Required work: Word for word, and with pictures excluded, copy out all the records that follow.

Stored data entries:
----------
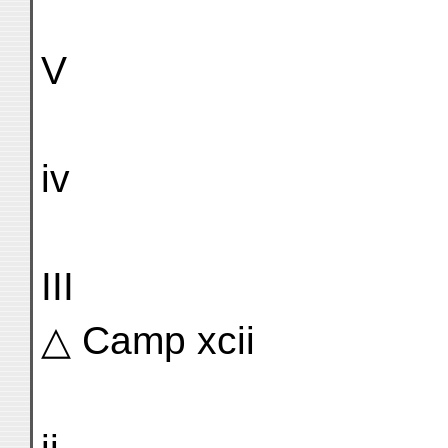
V
iv
III
△ Camp xcii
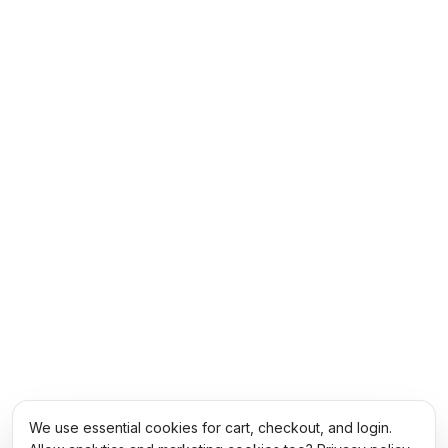
We use essential cookies for cart, checkout, and login.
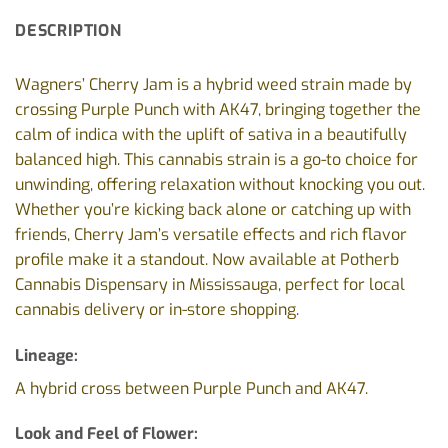
DESCRIPTION
Wagners’ Cherry Jam is a hybrid weed strain made by
crossing Purple Punch with AK47, bringing together the
calm of indica with the uplift of sativa in a beautifully
balanced high. This cannabis strain is a go-to choice for
unwinding, offering relaxation without knocking you out.
Whether you’re kicking back alone or catching up with
friends, Cherry Jam’s versatile effects and rich flavor
profile make it a standout. Now available at Potherb
Cannabis Dispensary in Mississauga, perfect for local
cannabis delivery or in-store shopping.
Lineage:
A hybrid cross between Purple Punch and AK47.
Look and Feel of Flower:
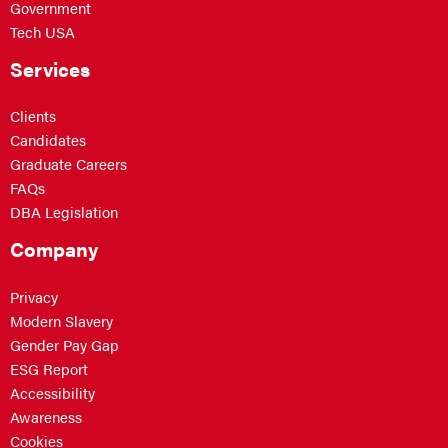
Government
Tech USA
Services
Clients
Candidates
Graduate Careers
FAQs
DBA Legislation
Company
Privacy
Modern Slavery
Gender Pay Gap
ESG Report
Accessibility
Awareness
Cookies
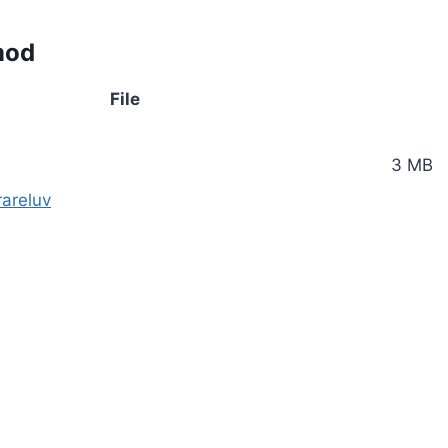
mod
File
3 MB
areluv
----------
Exercise result:
V
iv
III
△ Camp xcii
We use essential cookies for cart, checkout, and login.
DESCRIPTION
Wagners’ Cherry Jam is a hybrid weed strain made by
crossing Purple Punch with AK47, bringing together the
calm of indica with the uplift of sativa in a beautifully
balanced high. This cannabis strain is a go-to choice for
unwinding, offering relaxation without knocking you out.
Whether you’re kicking back alone or catching up with
friends, Cherry Jam’s versatile effects and rich flavor
profile make it a standout. Now available at Potherb
Cannabis Dispensary in Mississauga, perfect for local
cannabis delivery or in-store shopping.
Lineage:
A hybrid cross between Purple Punch and AK47.
Look and Feel of Flower:
Government
Tech USA
Services
Clients
Candidates
Graduate Careers
FAQs
DBA Legislation
Company
Privacy
Modern Slavery
Gender Pay Gap
ESG Report
Accessibility
Awareness
Cookies
mod
File
3 MB
areluv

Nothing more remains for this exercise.